3. The challenge of me as a researcher between the burden of East and the West
Maija Kalm-Akubardia, University of Helsinki
My PhD process opened my eyes for the troublesome relation between Russia and so-called western countries in academic research. In my presentation I will be discussing the challenges related to my position and overall possibilities of studying global issues in Russian context from the human rights perspective. I am underlining the burden of the East-West dichotomy in academic discussions and the way it is maintained for the use of local and global power structures. As terms, east and west are often loosely used. With east I refer to Russia and its affects in neighboring East-European countries. With west I refer mostly the European Union, but also to the United states, when it comes to the immigration question and research.

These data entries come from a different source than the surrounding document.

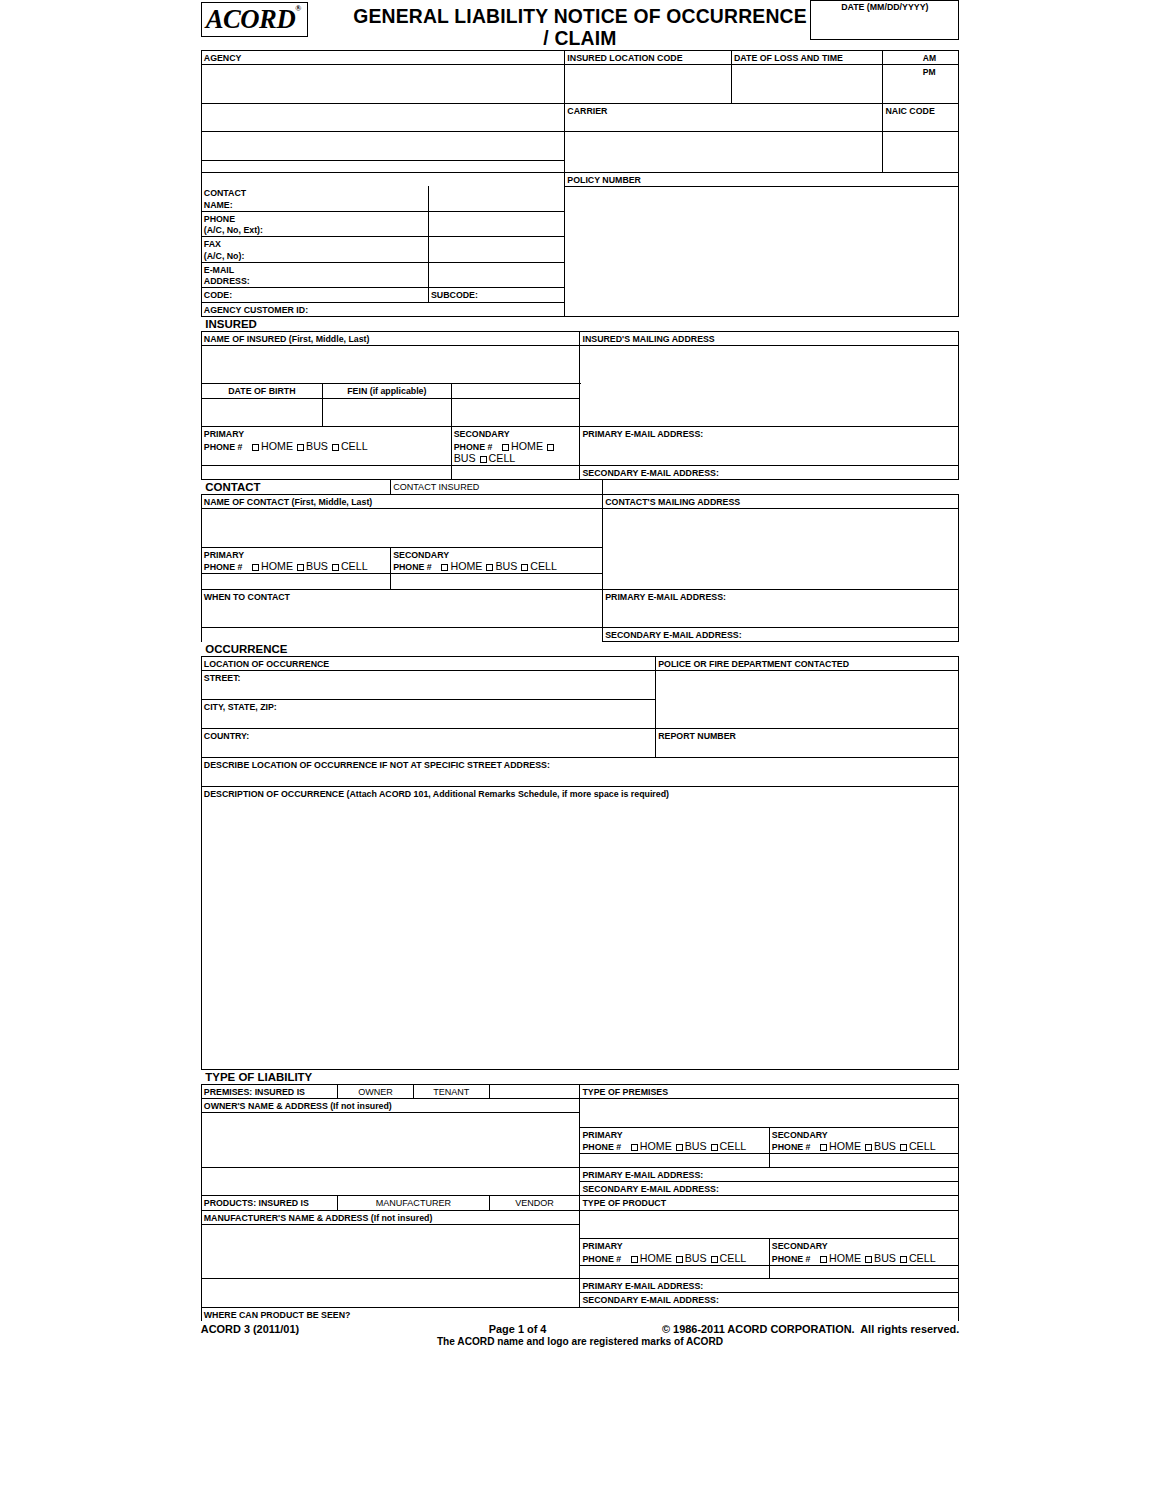ACORD®
GENERAL LIABILITY NOTICE OF OCCURRENCE / CLAIM
DATE (MM/DD/YYYY)
| AGENCY | INSURED LOCATION CODE | DATE OF LOSS AND TIME | | AM |
| | | | | PM |
| | CARRIER | NAIC CODE |
| | POLICY NUMBER |
| CONTACT NAME: | | |
| PHONE (A/C, No, Ext): | |
| FAX (A/C, No): | |
| E-MAIL ADDRESS: | |
| CODE: | SUBCODE: |
| AGENCY CUSTOMER ID: |
| INSURED | |
| NAME OF INSURED (First, Middle, Last) | INSURED'S MAILING ADDRESS |
| DATE OF BIRTH | FEIN (if applicable) | |
| PRIMARY PHONE # HOME BUS CELL | SECONDARY PHONE # HOME BUS CELL | PRIMARY E-MAIL ADDRESS: |
| | | SECONDARY E-MAIL ADDRESS: |
| CONTACT | CONTACT INSURED | |
| NAME OF CONTACT (First, Middle, Last) | CONTACT'S MAILING ADDRESS |
| PRIMARY PHONE # HOME BUS CELL | SECONDARY PHONE # HOME BUS CELL |
| WHEN TO CONTACT | PRIMARY E-MAIL ADDRESS: |
| | SECONDARY E-MAIL ADDRESS: |
| OCCURRENCE |
| LOCATION OF OCCURRENCE | POLICE OR FIRE DEPARTMENT CONTACTED |
| STREET: | |
| CITY, STATE, ZIP: |
| COUNTRY: | REPORT NUMBER |
| DESCRIBE LOCATION OF OCCURRENCE IF NOT AT SPECIFIC STREET ADDRESS: |
| DESCRIPTION OF OCCURRENCE (Attach ACORD 101, Additional Remarks Schedule, if more space is required) |
| TYPE OF LIABILITY |
| PREMISES: INSURED IS | OWNER | TENANT | | TYPE OF PREMISES |
| OWNER'S NAME & ADDRESS (If not insured) | |
| PRIMARY PHONE # HOME BUS CELL | SECONDARY PHONE # HOME BUS CELL |
| | PRIMARY E-MAIL ADDRESS: |
| SECONDARY E-MAIL ADDRESS: |
| PRODUCTS: INSURED IS | MANUFACTURER | VENDOR | TYPE OF PRODUCT |
| MANUFACTURER'S NAME & ADDRESS (If not insured) | |
| PRIMARY PHONE # HOME BUS CELL | SECONDARY PHONE # HOME BUS CELL |
| | PRIMARY E-MAIL ADDRESS: |
| SECONDARY E-MAIL ADDRESS: |
| WHERE CAN PRODUCT BE SEEN? |
ACORD 3 (2011/01)
Page 1 of 4
© 1986-2011 ACORD CORPORATION. All rights reserved.
The ACORD name and logo are registered marks of ACORD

While the attention in the immigration question seems to be often pointed to the undocumented immigrants, not to the power structure maintaining and creating the inequity, with my PhD work I aim to bring light to power structures behind the phenomenon, studied through the experiences of the long-term undocumented immigrants in Moscow. The participants (15) are visible members of the society and its’ national economy, but their capabilities have been manipulated and restricted. The vulnerability arises from political, social, and economic inequity. I base my research mostly on Steven Lukes’ Three Dimensions of Power (2005) but I greatly benefit from Martha Nussbaum’s Capability Approach (2011) and studies of populism.
With a study background in Finland, in Belarus and in Latvia and with a Georgian family name, I would like to see myself positioned in a fruitful playground constructed especially for reflecting and criticizing different positions in the dichotomy of east and west Europe. In my presentation our politics go hand in hand with the academic discussion and in the end they both stumble upon questions of cultural differences and/or political sensitivity.